Corning supports schools and universities around the globe to enhance education for the future innovators of tomorrow.
'Underdog' Team Wins IT Competition
A team of college students coached by a Corning solutions architect recently won an information technology competition, defeating teams from larger North Carolina universities.
A Corning employees from the Solution Architecture Group in Information Technology in Hickory, mentored the four-man Corning-sponsored team from Wake Technical Community College in Raleigh to victory in the 2016 Student Architecture Showdown held by the International Association of Software Architects (IASA).
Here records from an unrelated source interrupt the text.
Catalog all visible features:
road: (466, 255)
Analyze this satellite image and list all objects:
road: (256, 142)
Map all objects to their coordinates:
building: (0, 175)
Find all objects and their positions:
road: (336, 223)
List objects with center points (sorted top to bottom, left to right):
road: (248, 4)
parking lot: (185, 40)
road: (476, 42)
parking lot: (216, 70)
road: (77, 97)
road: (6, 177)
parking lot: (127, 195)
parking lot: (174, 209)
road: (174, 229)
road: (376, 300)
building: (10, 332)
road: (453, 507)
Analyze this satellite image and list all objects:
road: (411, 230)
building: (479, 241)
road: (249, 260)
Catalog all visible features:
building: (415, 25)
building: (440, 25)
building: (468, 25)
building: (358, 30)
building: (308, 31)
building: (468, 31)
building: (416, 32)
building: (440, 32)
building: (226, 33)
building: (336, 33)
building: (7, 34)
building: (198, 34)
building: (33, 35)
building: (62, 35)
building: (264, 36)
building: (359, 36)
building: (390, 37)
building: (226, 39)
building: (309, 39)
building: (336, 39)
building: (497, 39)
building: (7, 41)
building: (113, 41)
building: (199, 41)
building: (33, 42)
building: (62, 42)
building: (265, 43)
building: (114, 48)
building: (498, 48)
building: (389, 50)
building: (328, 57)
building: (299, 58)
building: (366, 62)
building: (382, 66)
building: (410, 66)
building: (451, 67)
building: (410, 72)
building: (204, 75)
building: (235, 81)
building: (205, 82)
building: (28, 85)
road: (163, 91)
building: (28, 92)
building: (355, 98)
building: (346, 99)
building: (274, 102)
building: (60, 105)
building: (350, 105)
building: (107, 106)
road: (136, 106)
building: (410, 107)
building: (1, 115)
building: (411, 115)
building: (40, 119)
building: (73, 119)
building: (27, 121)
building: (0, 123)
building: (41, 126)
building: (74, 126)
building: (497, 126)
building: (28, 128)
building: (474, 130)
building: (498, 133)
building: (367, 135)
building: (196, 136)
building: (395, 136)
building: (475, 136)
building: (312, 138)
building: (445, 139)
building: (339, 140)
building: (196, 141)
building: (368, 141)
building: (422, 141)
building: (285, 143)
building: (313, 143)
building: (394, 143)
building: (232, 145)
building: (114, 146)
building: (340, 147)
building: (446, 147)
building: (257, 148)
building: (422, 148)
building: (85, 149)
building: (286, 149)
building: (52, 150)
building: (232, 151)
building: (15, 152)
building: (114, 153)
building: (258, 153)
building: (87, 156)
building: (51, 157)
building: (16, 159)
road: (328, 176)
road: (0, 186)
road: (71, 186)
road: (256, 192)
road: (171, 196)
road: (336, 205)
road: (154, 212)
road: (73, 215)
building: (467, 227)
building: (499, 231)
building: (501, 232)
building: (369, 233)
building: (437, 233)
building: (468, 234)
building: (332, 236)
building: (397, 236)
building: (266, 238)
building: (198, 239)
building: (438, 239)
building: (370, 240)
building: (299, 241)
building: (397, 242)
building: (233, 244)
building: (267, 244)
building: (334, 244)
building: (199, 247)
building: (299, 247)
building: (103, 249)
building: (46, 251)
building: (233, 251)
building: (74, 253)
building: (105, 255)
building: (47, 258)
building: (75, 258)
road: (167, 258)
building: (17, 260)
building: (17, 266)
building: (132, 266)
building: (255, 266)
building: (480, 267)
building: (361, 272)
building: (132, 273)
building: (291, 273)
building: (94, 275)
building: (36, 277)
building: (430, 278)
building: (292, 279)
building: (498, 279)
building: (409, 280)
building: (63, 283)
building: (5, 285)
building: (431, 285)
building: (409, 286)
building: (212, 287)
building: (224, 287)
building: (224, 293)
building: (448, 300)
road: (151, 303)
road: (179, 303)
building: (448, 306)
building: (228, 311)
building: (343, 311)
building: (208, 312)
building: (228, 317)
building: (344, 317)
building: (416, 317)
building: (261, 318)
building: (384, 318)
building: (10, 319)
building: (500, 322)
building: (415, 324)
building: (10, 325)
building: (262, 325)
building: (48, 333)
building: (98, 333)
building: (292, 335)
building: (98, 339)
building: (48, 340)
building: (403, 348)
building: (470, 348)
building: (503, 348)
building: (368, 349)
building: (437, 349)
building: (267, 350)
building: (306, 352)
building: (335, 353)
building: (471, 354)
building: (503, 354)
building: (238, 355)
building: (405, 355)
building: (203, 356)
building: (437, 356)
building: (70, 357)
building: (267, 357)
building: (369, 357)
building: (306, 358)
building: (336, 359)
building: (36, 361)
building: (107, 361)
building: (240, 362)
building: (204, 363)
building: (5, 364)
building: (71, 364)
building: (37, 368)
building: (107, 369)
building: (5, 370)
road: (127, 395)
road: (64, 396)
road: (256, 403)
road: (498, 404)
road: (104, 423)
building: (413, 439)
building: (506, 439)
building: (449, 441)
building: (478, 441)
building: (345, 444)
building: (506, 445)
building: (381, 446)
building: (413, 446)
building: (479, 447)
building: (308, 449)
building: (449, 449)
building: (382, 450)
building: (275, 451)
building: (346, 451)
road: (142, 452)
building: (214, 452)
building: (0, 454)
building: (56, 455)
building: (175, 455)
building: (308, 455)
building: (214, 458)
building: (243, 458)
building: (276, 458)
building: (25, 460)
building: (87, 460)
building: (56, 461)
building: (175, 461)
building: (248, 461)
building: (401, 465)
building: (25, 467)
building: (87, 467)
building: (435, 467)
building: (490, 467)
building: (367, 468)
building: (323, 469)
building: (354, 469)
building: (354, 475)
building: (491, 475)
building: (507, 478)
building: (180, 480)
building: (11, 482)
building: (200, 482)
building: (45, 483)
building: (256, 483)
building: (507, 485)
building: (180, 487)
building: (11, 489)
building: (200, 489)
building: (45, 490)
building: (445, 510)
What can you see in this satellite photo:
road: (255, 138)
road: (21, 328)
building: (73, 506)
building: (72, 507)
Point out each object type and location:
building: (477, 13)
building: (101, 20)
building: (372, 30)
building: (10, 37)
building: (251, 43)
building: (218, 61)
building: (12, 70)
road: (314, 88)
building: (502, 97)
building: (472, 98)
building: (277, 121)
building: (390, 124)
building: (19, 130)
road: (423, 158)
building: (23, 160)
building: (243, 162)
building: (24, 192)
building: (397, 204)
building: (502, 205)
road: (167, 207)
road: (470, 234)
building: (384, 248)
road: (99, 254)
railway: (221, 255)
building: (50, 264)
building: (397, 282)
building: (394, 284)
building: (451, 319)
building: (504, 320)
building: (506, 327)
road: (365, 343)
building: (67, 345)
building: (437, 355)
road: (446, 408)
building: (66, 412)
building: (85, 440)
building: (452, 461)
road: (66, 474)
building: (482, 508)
The team worked four to six hours a weekend from late July until the end of September, to create an IT architecture for a fictional store in order to make it easier for shoppers and improve employee efficiency. The team then presented their solution to a panel of three judges at the ITARC Southeast 2016 Conference in Raleigh, sponsored by the Raleigh IASA chapter.
The Wake Technical team topped competing teams from University of North Carolina-Chapel Hill, Duke University, North Carolina State University, and North Carolina Central University. After the competetion the four members of the winning team received opportunities for job interviews with Corning and other team sponsors.
Former CFO Jim Flaws Shares Personal and Professional Wisdom with Grads
Corning’s former Vice Chairman and CFO Jim Flaws returned to his alma mater, Tufts University’s School of Engineering, to deliver the 2016 commencement address.
Flaws graduated from Tufts in 1971 and received an M.B.A. from Dartmouth College. He went on to spend 42 years working at Corning, nearly 17 as chief financial officer.
Sharing a few of his formative experiences from his time at Tufts as well as from his career, Flaws explained how they shaped him as a person and a professional. He urged the graduating class to find strength and confidence in their core skills, interests, and values, and he underscored the importance of community service as one of his own core values.
“[I can’t emphasize enough] how worthwhile it is to share your time, experience, and if possible, resources, with worthy organizations,” Flaws said. “To paraphrase Mark Twain, we get the full value of joy by dividing it.”
Corning's Read-In Program Brings Black History Into Classrooms
The Read-In program -- connecting employees with local classrooms to read illuminating non-fiction during Black History Month -- has been expanding for several years based on popular demand. A luncheon Monday celebrated the efforts of the 57 volunteers who participated in this year's program, teaching local schoolchildren how a 6-year-old girl helped lead the way to school integration in the South of the early 1960s.
"The mission of the program is to make the celebration of African-American literacy a traditional part of Black History Month in the communities in which we live and work," said a Corning employee who read to children in four schools.
Schools find the program is playing a valuable role in local education. The Corning-Painted Post school district director of pupil personnel services and coordinator of the program, said that teachers probably talked more about Valentine's Day in February than Black History Month. The visit from Corning employees was likely the only Black History Month lesson taught in the schools, she said.
Corning Employee Leads Winning Odyssey of the Mind Team
For seven years, one Corning employee has shared his commitment to education within his community by helping schoolchildren compete in Odyssey of the Mind, a hands-on, problem-solving competition.
He has guided his team of fourth graders – who created a clever haunted-house play with a twist – all the way to the world finals.
The team’s play, about the Evil Broccoli Queen clashing with Pepper Mint and her candy friends in Veggie Land, won the regional title and was second in the state. The team's four girls and three boys went on to participate in the finals at Iowa State University.
Corning Hosts Career Planning Day for Middle School Girls
Once a year, girls from Corning-area middle schools visit Corning's headquarters for a day packed with engaging workshops and conversations that inform them about about career options available to them.
One of those annual sessions, this past November, attracted 159 students from six schools to Corning’s Headquarters to participate in career planning sessions and mock job interviews.
Corning offered the students opportunities to gain exposure across an array of 15 learning sites, including: Security, Robotics, Media, MTE, a Specialty Materials lab, the Rockwell Museum, Finance, Legal, the Diesel Plant, Culinary Services, and 3D printing.